Alors que la révision de la PAC et de la politique commerciale anticipent sur une hypothétique résurrection de l’OMC pour défendre les préférences environnementales européennes et pénaliser les importations de produits qui ne respectent pas ses normes, la prise en compte des conséquences sociales devra également se traduire par de nouvelles mesures. La mise en place de clauses « miroirs » pour imposer des normes similaires aux produits importés impliquerait une augmentation des prix alimentaires. Si elle était adoptée, elle devrait s’accompagner d’une politique alimentaire renforcée, afin de permettre aux plus démunis d’avoir les moyens de payer cette alimentation plus vertueuse, mais aussi plus chère.
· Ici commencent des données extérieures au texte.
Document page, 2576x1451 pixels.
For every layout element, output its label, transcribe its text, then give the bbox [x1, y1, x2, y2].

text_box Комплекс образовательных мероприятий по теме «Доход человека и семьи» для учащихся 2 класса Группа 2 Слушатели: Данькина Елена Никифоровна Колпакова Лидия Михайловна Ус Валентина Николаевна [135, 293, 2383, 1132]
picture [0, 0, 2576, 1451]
Le commissaire européen à l’agriculture l’assure, l’Europe « saura être compétitive face à ses concurrents ». Encore faudra-t-il lui en donner les moyens.

 

Jacques Carles, Président d’Agriculture Stratégies

Alessandra Kirsch, Directrice des études d’Agriculture Stratégies

Le 30 avril 2021

[1] https://ec.europa.eu/info/sites/info/files/about_the_european_commission/eu_budget/eafrd_-_ngeu.pdf

[2] Par rapport à leur valeur de juin 2020 https://fns-prod.azureedge.net/sites/default/files/media/file/signed%20SNAP-AmericanRescuePlanAct2021.pdf#page=2

[3] https://fiscal.treasury.gov/files/reports-statements/mts/mts0920.pdf

[4] https://theconversation.com/snap-benefits-cost-a-total-of-85-6b-in-the-2020-fiscal-year-amid-heightened-us-poverty-and-unemployment-148077

[5]Cette aide, qualifiée de raciste, est très critiquée car elle se dirige vers les agriculteurs issus des minorités qui n’auraient pas bénéficié des mêmes conditions d’investissement que les agriculteurs « blancs ».